### Data listing

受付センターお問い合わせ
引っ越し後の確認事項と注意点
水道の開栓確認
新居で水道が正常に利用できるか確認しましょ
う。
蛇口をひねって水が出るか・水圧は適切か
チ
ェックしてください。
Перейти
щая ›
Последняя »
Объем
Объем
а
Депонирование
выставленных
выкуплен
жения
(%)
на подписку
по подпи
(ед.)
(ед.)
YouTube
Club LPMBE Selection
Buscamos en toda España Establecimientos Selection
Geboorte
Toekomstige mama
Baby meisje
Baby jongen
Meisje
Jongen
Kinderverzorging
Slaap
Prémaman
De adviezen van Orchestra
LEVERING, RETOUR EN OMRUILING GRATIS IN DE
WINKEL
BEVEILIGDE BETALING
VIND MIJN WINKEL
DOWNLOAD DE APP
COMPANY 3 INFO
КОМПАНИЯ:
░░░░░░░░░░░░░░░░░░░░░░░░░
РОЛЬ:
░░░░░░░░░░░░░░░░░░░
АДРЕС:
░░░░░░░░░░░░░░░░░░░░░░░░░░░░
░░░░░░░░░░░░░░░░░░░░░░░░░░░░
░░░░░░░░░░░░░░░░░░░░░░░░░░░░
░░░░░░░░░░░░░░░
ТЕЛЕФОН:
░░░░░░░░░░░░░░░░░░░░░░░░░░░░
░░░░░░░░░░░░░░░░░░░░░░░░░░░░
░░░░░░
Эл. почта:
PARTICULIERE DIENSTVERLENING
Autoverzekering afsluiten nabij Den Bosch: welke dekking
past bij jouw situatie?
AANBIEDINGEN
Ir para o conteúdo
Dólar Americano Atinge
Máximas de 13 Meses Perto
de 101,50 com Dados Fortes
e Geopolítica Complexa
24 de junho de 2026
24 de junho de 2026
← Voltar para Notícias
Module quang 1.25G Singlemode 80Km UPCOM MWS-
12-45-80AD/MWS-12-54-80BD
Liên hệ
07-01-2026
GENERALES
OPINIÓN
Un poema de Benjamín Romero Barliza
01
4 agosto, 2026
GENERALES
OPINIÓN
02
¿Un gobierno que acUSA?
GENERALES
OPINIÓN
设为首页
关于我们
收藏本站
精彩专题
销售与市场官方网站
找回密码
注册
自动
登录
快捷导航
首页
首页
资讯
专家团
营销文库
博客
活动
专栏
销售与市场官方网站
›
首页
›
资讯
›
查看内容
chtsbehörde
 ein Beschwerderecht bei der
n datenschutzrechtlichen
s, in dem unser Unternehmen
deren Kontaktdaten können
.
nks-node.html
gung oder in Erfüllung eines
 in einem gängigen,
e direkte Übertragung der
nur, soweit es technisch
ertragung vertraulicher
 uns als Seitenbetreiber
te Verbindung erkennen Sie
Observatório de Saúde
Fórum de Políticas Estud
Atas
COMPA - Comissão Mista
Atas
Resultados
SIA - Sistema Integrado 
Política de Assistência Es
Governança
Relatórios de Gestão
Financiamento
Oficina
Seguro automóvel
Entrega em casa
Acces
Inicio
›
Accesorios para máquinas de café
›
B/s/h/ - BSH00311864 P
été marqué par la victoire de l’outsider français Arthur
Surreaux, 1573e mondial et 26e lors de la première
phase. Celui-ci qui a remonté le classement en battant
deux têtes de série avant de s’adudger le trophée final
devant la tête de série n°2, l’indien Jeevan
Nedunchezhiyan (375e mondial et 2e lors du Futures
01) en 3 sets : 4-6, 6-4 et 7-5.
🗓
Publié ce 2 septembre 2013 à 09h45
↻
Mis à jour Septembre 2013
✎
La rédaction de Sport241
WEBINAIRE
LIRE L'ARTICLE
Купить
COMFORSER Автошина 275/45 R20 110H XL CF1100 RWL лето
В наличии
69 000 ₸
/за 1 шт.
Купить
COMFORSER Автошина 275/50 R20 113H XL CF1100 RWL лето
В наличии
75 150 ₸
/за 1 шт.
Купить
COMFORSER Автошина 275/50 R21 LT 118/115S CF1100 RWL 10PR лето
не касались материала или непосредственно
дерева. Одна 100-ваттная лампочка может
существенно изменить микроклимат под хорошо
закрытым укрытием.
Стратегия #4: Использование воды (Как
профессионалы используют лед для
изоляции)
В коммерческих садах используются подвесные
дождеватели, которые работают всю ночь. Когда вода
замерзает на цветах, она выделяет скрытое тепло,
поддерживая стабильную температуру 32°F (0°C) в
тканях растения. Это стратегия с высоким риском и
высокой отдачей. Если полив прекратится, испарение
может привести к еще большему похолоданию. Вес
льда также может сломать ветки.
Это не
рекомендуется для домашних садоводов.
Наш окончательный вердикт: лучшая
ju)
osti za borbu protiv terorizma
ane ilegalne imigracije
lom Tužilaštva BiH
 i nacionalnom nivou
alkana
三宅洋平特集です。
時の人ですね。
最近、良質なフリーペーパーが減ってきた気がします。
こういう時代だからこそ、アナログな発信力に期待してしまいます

######

■ **Work to complete**
Scan the data above for the word "lors", then copy every line that holds it.

■ **Written reply**
Surreaux, 1573e mondial et 26e lors de la première
Nedunchezhiyan (375e mondial et 2e lors du Futures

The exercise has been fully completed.